Hospital names interim leadership; credit outlook lowered
In the wake of Kalispell Regional Healthcare President and CEO Pamela Robertson’s announcement that she will step down at the end of November, the hospital system has made arrangements for interim leadership, while the news of the transition - just over a year after Robertson assumed the role - has negatively affected the hospital’s credit outlook.
Kalispell Regional General Counsel William Gibson and interim CFO Tracey Talley will fulfill the president and CEO duties “with the support of the other members of the executive team” once Robertson departs on Nov. 30, said hospital communications director Mellody Sharpton on Thursday. Gibson and Talley will “manage day to day operations of the organization while a search is conducted for the permanent CEO” to replace Robertson, who cited personal reasons in her resignation announcement Sept. 7. She began her tenure at Kalispell Regional last September, following a nationwide search to replace longrunning CEO Velinda Stevens, who died from cancer in January 2017.
Meanwhile, in light of the leadership changes, Standard and Poor’s, a leading credit rating firm, announced Sept. 14 that it had revised the hospital’s credit outlook from “stable” to “negative,” though it confirmed the hospital’s existing credit rating of “BBB.”
A credit outlook change is not the same as a rating downgrade. According to the Financial Times lexicon, a credit outlook indicates the potential for a rating change over the intermediate term, usually between six months to two years. A credit outlook change reflects shifting economic or business conditions, but does not necessarily mean that a rating change is imminent.
In the case of Kalispell Regional, Standard and Poor’s referenced ongoing management changes at the hospital in their new outlook.
“The negative outlook reflects our view of the unexpected departure this coming fall of Kalispell Regional Health System’s CEO and modest internal process-related policies to formalize and standardize industry best practices to ensure operational consistency at all levels of the organization,” said S&P Global Ratings credit analyst Wendy Towber in the announcement on the outlook change. “In our view, the upcoming departure of the CEO, following considerable management turnover this past year, highlights the lack of succession planning and puts further at risk the continuity and stability of the management team, turnaround plan and operations - given the direct and significant effect management practices have on a hospital.”

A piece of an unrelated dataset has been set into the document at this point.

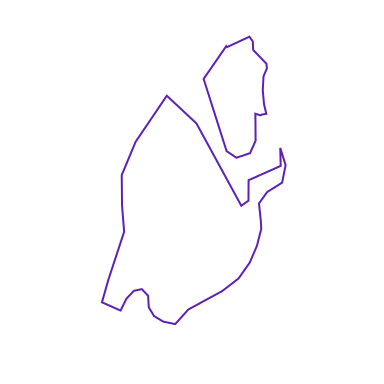 the Municipality of Herceg Novi, rotated 234°
{"feature_id": "MNE-1506", "entity_name": "Herceg Novi", "entity_type": "Municipality", "adm_level": 1, "iso_a3": "MNE", "parent_name": "Montenegro", "parent_adm1": "", "projection": "orthographic", "projection_center": [18.544, 42.482], "detail": "fine", "context": "isolated", "style": "outline", "palette": "violet", "viewbox_px": 384, "rotation_deg": 234, "n_neighbors": 0, "source": "natural_earth", "source_scale": "10m", "svg_char_len": 825}
<svg xmlns="http://www.w3.org/2000/svg" viewBox="0 0 384 384"><g transform="rotate(234 192 192)"><path d="M146.6,270.4L147.8,252.8L143.4,239.5L128.2,230.7L121.5,226.4L110.3,212.9L101.0,197.3L94.7,178.9L94.1,158.3L99.1,120.0L95.0,100.8L104.1,92.5L113.9,88.4L124.0,89.2L133.9,95.5L142.9,94.3L146.2,87.0L144.3,76.4L138.1,64.5L155.7,54.3L170.2,72.8L199.7,113.7L222.4,127.6L247.0,145.1L265.8,176.0L284.7,228.2L244.8,235.9L151.9,223.8L151.8,232.6L168.3,244.7L161.0,279.1L175.8,289.3L158.7,283.5L146.6,270.4ZM288.6,305.6L283.9,329.7L278.1,329.7L271.0,325.0L252.0,327.6L248.1,325.4L243.5,317.8L232.8,309.1L220.6,301.8L211.6,298.1L213.6,294.0L213.7,292.7L214.6,291.8L218.1,289.3L196.1,273.6L189.3,261.8L193.6,248.1L204.7,244.0L276.7,267.9L283.8,288.3L289.9,305.5L288.6,305.6Z" fill="none" stroke="#5b21b6" stroke-width="2"/></g></svg>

Robertson’s departure is the most prominent in a series of high-level personnel changes for Kalispell Regional in the past year. In March, Charles Pearce, Kalispell Regional’s chief financial officer of 18 years, resigned to spend more time with family; Tracy Talley, who will now fill in for Robertson, assumed Pearce’s role as interim CFO. Additional departures this year include Ted Hirsch, the senior executive director of Kalispell Regional Medical Center since 1999; Chief Nursing Officer Karen Lee, whose retirement becomes effective Dec. 31; and Dr. Nicholas Costrini, the former program director of the Digestive Health Institute, the 14 million renovated and expanded ER, and preparing for the opening of the 21.5 million in advance of a settlement.
At the time of Robertson’s resignation announcement, the hospital said she expressed “extreme confidence” in Kalispell Regional’s future and that she would continue to advise executive leadership following her departure. Sharpton confirmed Thursday that “Ms. Robertson will continue working closely with the Board of Trustees and executive team on key initiatives.” She could not be reached to specify what those key initiatives entail.
Sharpton also said that the change in Kalispell Regional’s credit outlook does not influence any hospital plans.